How to use Apache SolR SQL integration and not get hurt
August 16, 2012 1 Comment
Recently I’ve spent more than one day fixing crazy issues in SolR SQL database integration on my project. You can set everything up using SolR documentation here: http://wiki.apache.org/solr/DataImportHandler. It’s not that difficult and probably is enough to handle data loading for many applications.
We have quite complex query that is feeding SolR with data. It has few sub-selects, group concats etc. We also use SQL database to store original content of documents we’re feeding SolR (so we can recreate index whenever it’s needed). Everything worked fine with simple varchars or integers, but when we wanted to process CLOB/LONGTEXT fields it didn’t work. First for CLOB data SolR was not indexing it’s content, but class name and address of database CLOB handler (i think it was something like org.h2.jdbc.Clob@1c341a for H2 database, oracle.sql.CLOB@24d12a for Oracle). It was Object.toString() call as you probably already guessed and database API was not returning String for CLOB, but some internal representation that SolR should read data from.

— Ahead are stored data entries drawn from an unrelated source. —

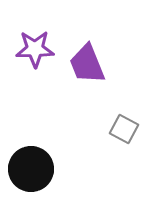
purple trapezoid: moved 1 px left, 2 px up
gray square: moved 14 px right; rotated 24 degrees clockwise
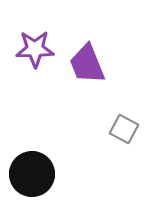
black circle: moved 1 px right, 5 px down
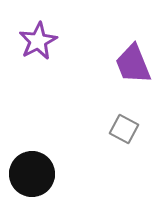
purple star: moved 3 px right, 8 px up; rotated 27 degrees counterclockwise
purple trapezoid: moved 46 px right
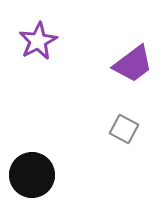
purple trapezoid: rotated 105 degrees counterclockwise
black circle: moved 1 px down
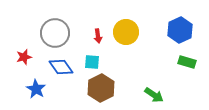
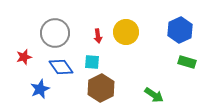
blue star: moved 4 px right; rotated 18 degrees clockwise
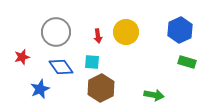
gray circle: moved 1 px right, 1 px up
red star: moved 2 px left
green arrow: rotated 24 degrees counterclockwise
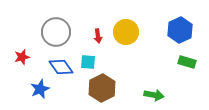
cyan square: moved 4 px left
brown hexagon: moved 1 px right
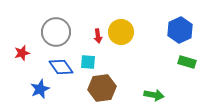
yellow circle: moved 5 px left
red star: moved 4 px up
brown hexagon: rotated 20 degrees clockwise
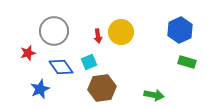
gray circle: moved 2 px left, 1 px up
red star: moved 6 px right
cyan square: moved 1 px right; rotated 28 degrees counterclockwise
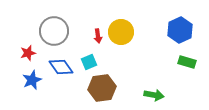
blue star: moved 8 px left, 9 px up
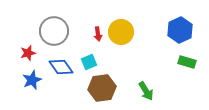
red arrow: moved 2 px up
green arrow: moved 8 px left, 4 px up; rotated 48 degrees clockwise
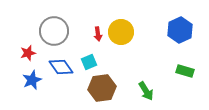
green rectangle: moved 2 px left, 9 px down
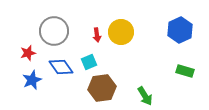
red arrow: moved 1 px left, 1 px down
green arrow: moved 1 px left, 5 px down
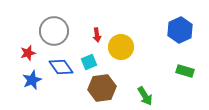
yellow circle: moved 15 px down
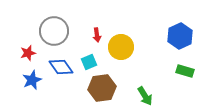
blue hexagon: moved 6 px down
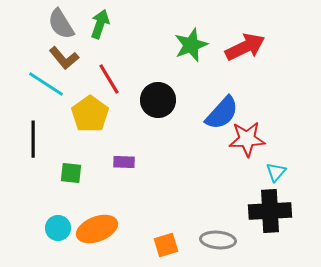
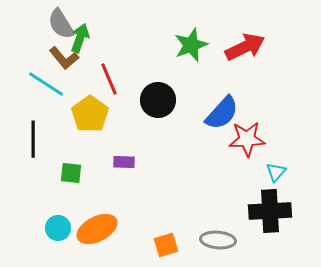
green arrow: moved 20 px left, 14 px down
red line: rotated 8 degrees clockwise
orange ellipse: rotated 6 degrees counterclockwise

Everything should be fixed by using ClobTransformer. Just few changes in data-config.xml and it should be fine… but it wasn’t. I spent quite few hours to find out, that it won’t work if data column you’re feeding ClobTransformer is not written all in uppercase. Yes, it was just that. Adding alias to column name that made it in named in upper case fixed everything.
select col as COLUMN from table
This and sourceColName=”COLUMN” in entity mapping helped. So first advice how to not get hurt is:
Use only upper case names in query result table. Use aliases when needed.
Second issue we had was that after switching database to MySql CLOBs (it’s named LONGTEXT in MySql) again stopped working and again it was some crazy issue nowhere documented. After some time spent in debugger and SolR source I’ve found out that it was not using field name from data-config.xml to map it to schema field, but sourceColName. It also has some logic that was trying to resolve using sourceColName.toLowerCase when it couldn’t match it’s name. I have no idea why it does that way for CLOBs as other fields worked fine. Also switching back to H2 database worked fine. So next advice is:
Use same name as schema field name for query result table columns, but still in upper case. It will keep you safe from first issue described here and work fine because of toLowerCase logic in Solr
Hope it will save you few hours of searching. Will keep posting new crazy things about SolR if I find them.That’s all I have found for now.
Ok, this is not really true. Done some live debugging in SolR transformers and what you really have to do is use exactly same naming as your database will return.
SolR transformers use Map with table column names (as String in case returned by database) as keys and data as values. So make sure you declare
sourceColNames in mapping in exactly same case as your database returns or map.get() won’t match it.